Вот в чем отец мой проявлял горячее усердие, вот чем занимался только сам — он лепил из меня своего наследника. О нашем роде он толковал либо как об огромном теле, неподвластном смерти, либо как о многоликом существе, частью которого мы с ним являемся и которому обязаны лучшим, что в нас есть. Это взыскательное существо дало нам имя, а вместе с именем и свой закон, сотканный из запретов. «Ты — это ты, а раз так, раз ты тот, кто ты есть, тебе не дозволяется то-то, то-то и то-то. Ведь ты — это ты, ты — Тенорио». Вот в чем состояла главная доблесть — надобно было блюсти себя в тесных рамках, куда загоняло нас имя, и только в этих границах мог я созидать свое счастье, случись мне о нем возмечтать. Но, по правде говоря, о счастье отец мой никогда не заговаривал, ибо после смерти супруги не помышлял о нем. Видно, в глубине души он полагал, что она умерла в наказание за грех — позволив себе быть с ним счастливой. Люди, скроенные на манер отца, могут желать сделаться хорошими, но никогда — счастливыми. Счастье для них — прегрешение против избранничества, лишь низкие души могут не таясь искать счастья. И, познав его хоть однажды, следует скрывать сей опыт, словно проказу или постыдный грех.
Отец говорил мне: «Погляди на всех этих людей, у них темные глаза, кожа оливкового цвета, они суетятся, болтают без умолку.
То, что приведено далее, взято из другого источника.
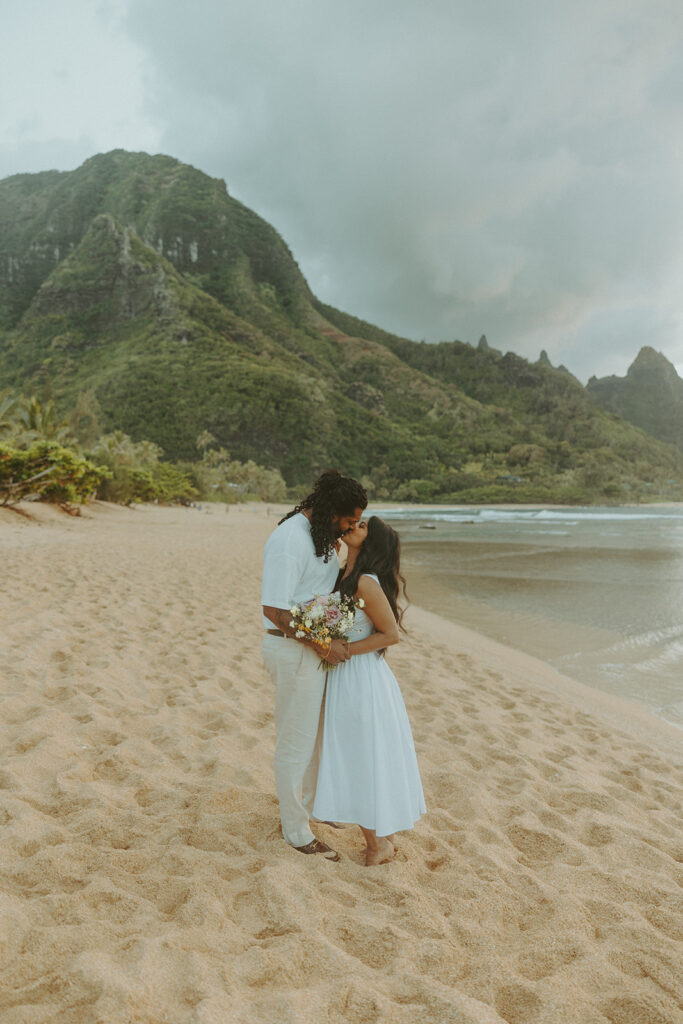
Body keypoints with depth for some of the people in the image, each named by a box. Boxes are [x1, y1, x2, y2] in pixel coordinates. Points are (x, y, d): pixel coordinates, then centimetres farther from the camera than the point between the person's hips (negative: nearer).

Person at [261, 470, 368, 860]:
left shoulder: (322, 533, 5)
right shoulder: (290, 540, -23)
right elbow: (274, 610, -26)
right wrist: (322, 646, -22)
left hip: (320, 645, 9)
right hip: (294, 649, -9)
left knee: (316, 731, 24)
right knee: (296, 740, 6)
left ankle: (308, 802, 45)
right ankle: (297, 831, 23)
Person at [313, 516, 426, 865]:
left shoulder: (366, 582, -21)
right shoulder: (344, 577, 6)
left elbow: (390, 634, -18)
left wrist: (345, 650, -18)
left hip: (363, 680, -9)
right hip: (345, 679, 9)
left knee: (364, 760, 5)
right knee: (359, 761, 19)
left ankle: (377, 843, 22)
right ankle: (380, 837, 34)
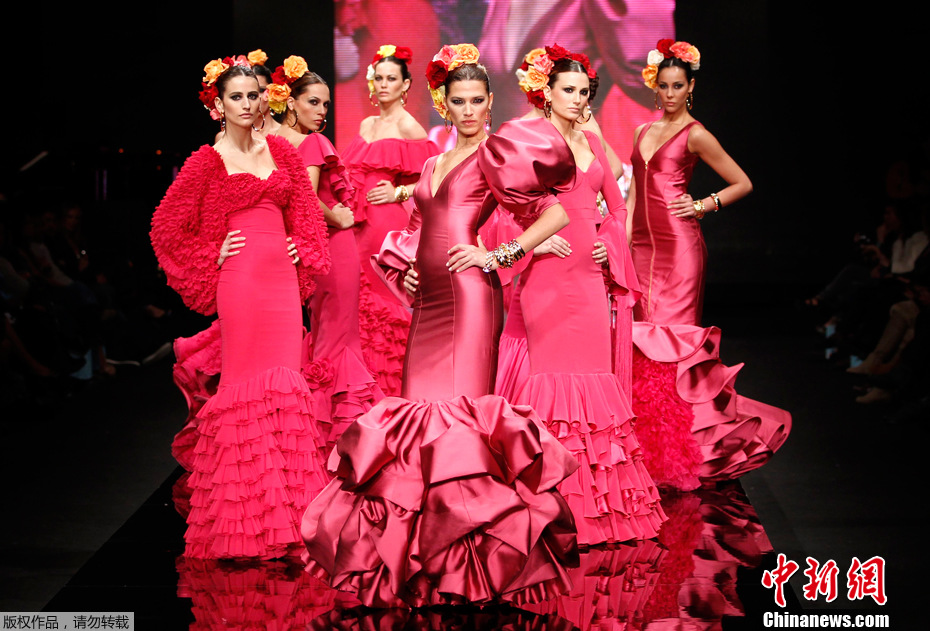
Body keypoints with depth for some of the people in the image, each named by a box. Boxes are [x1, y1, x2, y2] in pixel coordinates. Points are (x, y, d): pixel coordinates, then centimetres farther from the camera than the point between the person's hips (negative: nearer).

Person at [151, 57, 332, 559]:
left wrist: (302, 250, 6)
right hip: (241, 278, -4)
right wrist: (213, 255, -1)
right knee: (246, 378, -4)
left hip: (282, 275, 4)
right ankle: (243, 517, 3)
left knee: (284, 379, 3)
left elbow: (305, 210, 20)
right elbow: (166, 225, 3)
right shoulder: (209, 162, 0)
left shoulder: (280, 151, 12)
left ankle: (284, 510, 10)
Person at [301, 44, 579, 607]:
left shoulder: (493, 156, -1)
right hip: (429, 300, 7)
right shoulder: (434, 164, 20)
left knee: (461, 406, -12)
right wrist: (407, 270, 14)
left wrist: (498, 256, -8)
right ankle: (423, 547, 9)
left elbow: (556, 213, -8)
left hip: (468, 293, -7)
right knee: (421, 408, 3)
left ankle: (480, 542, -6)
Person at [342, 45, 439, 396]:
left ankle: (396, 388, 2)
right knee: (364, 303, 5)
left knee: (388, 304, -6)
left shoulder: (408, 127, -5)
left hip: (391, 223, -7)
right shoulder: (366, 125, 16)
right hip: (362, 224, 7)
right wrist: (350, 203, 11)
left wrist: (398, 192, -12)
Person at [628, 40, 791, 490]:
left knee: (673, 335, -6)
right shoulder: (643, 132, 15)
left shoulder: (695, 135, -3)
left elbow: (742, 184, 2)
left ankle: (683, 451, 1)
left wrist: (702, 206, -7)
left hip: (678, 243, -6)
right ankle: (653, 447, 12)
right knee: (646, 337, 5)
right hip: (644, 244, 6)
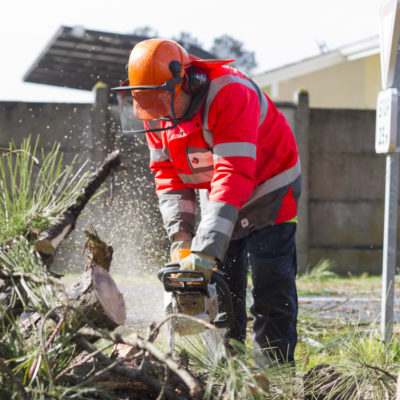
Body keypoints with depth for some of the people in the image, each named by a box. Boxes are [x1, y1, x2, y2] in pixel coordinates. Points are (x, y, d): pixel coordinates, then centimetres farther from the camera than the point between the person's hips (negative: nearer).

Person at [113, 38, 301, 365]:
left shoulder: (229, 93, -34)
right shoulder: (154, 110, -11)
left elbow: (233, 175, -39)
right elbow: (167, 174, -4)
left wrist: (206, 249, -44)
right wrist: (180, 234, -19)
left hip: (267, 189, -6)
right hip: (218, 200, 7)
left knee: (271, 290, -11)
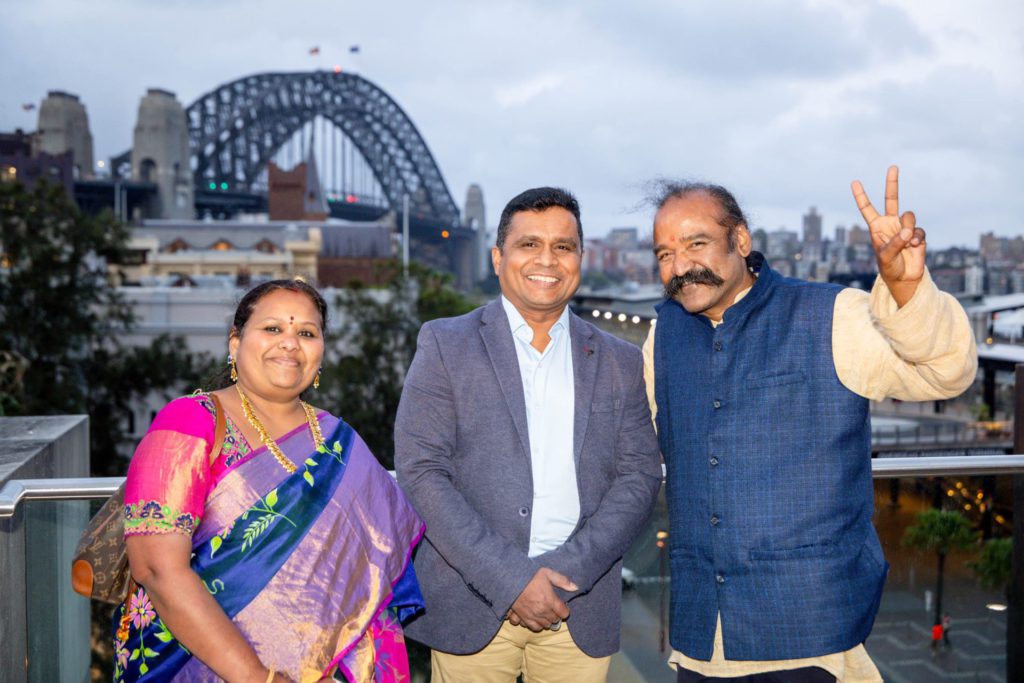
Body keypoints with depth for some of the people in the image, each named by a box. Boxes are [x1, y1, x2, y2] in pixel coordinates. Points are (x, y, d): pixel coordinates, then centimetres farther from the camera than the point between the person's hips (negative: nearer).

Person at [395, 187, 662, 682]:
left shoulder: (619, 363, 8)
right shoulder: (445, 345, 0)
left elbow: (640, 475, 3)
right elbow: (421, 471, -7)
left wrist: (567, 571, -11)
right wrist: (510, 580, -14)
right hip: (472, 608, -2)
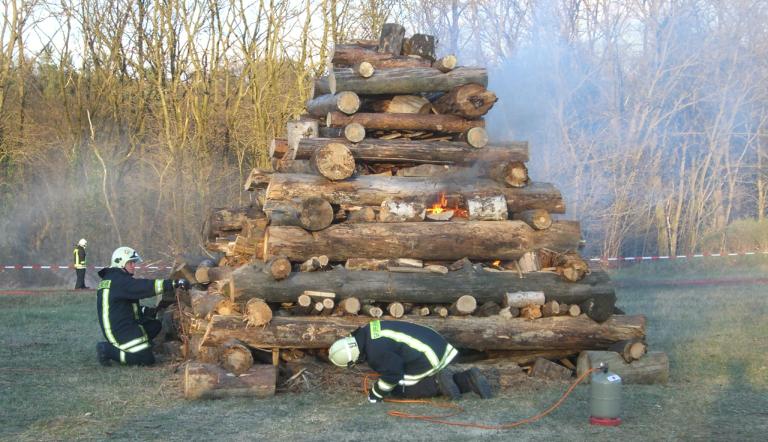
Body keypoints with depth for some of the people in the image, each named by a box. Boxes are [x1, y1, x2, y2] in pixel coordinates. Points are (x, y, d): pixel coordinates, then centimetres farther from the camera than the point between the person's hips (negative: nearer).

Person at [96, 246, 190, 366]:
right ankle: (108, 350, -9)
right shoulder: (119, 281, -17)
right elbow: (145, 287, -28)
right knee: (147, 359, -13)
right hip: (120, 330, -11)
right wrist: (175, 283, -31)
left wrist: (146, 311, 10)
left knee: (155, 325, 16)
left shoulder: (110, 279, 16)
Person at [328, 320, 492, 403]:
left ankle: (439, 383, -9)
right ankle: (468, 378, 5)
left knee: (399, 389, 3)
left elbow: (392, 373, -15)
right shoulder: (367, 332, 8)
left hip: (426, 359, -10)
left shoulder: (375, 353, -23)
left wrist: (376, 394, -2)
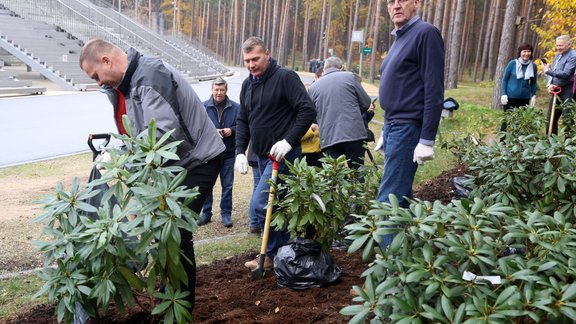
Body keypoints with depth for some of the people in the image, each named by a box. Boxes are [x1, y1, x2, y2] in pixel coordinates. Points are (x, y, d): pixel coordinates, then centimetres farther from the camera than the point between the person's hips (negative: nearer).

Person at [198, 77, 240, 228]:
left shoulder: (236, 108, -1)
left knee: (227, 185, 7)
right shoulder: (204, 107, -1)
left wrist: (231, 130, -17)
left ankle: (226, 214, 19)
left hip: (228, 153, 0)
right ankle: (206, 213, 21)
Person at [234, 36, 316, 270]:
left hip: (282, 153, -8)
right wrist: (240, 151, 6)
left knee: (259, 204, -13)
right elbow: (242, 120, 17)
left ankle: (273, 255, 3)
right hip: (262, 155, 8)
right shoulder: (247, 84, 13)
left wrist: (288, 141, -21)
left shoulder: (285, 77, -10)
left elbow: (308, 110, -16)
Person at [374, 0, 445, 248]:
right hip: (394, 126, 9)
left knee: (389, 200, -10)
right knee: (401, 195, 16)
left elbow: (434, 91, -17)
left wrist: (427, 140, -21)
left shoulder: (425, 33, -10)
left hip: (408, 128, -9)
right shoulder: (399, 38, 17)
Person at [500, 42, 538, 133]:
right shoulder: (512, 63, -7)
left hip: (524, 98, 2)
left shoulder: (533, 66, 1)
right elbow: (504, 79, -2)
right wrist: (503, 94, -8)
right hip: (510, 97, -2)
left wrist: (533, 96, 4)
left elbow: (533, 82, 9)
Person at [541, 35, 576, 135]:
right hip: (556, 90, 9)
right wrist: (549, 85, -6)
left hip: (568, 91, -9)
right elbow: (550, 70, 12)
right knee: (551, 118, 13)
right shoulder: (557, 55, 15)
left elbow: (565, 74, -22)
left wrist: (547, 71, -19)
А ты? Глаза у тебя голубые, лицо — бледное в голубизну. Они — мавры и цыгане, ты — гот. Предки твои явились с севера, ты — конкистадор, завоеватель. Они могут жить как бог на душу положит, ты — нет. Жизнь твоя подчинена всевластному закону, но не тому, который постановлен королями — короли нам ровня, и воля их не трогает наших сердец, — мы следуем закону, назначенному нам делами предков». Это был закон гордости. И я рос, понимая себя отличным от цыган и мавров, но равным некоторым сеньорам, что порой посещали наш дом, — тоже белокожим, с голубыми глазами. Они ласково гладили меня по голове, называли Дон Хуаном, невзирая на мой нежный возраст, и почитали за своего.
Войн, которые вел король, мы не одобряли, поэтому по исполнении десяти лет меня отправили в Саламанку. Смею заподозрить, что отец, снедаемый изнутри тоской и одиночеством, не мог более выносить подле мое присутствие. К тому же в Саламанке последний из Тенорио скорее сделается взрослым человеком, прибавив к прочим достоинствам еще и ученость. В Саламанку со мной был послан домашний наставник. Звали его дон Хорхе, по-гречески говорил он лучше, чем по-испански, и был сведущ в литературных новинках. Когда, несколькими годами позже, он умер, я прочел его секретные записи, хранившиеся в ящике стола, и узнал, что был он бесстыдником, вел двойную жизнь и в Бога не веровал. Так вот, дон Хорхе не только обучил меня мертвым языкам и помог постичь тайны поэзии Гонгоры, который в ту пору обретал в Саламанке известность, но наставлял меня и в делах религии.
Дон Хорхе в душе оставался человеком честным, но на свой лад. Ему платили за обучение, вот он и обучал — по своей вере. Верил он в реальность аористов и мне свою веру внушал. Не верил в реальность Credo и учил меня в символ веры не верить. От дона Хорхе получил я сведения о Боге, Христе и Церкви. Они предстали мне незримыми Реальностями, с которыми я был связан столь же таинственными узами, как и с умершими родичами, хотя суть связи была иной. Но ежели отец открыл мне, что я — часть клана Тенорио, дон Хорхе научил меня, что принадлежу я к Христову миру. А так как уроки отца и дона Хорхе получал я по отдельности, никто не озаботился тем, чтобы приладить одно к другому, так что знания эти мирно прижились во мне, не чиня друг другу неудобств, но и не сплавлялись воедино — словом, пребывали на разных полюсах.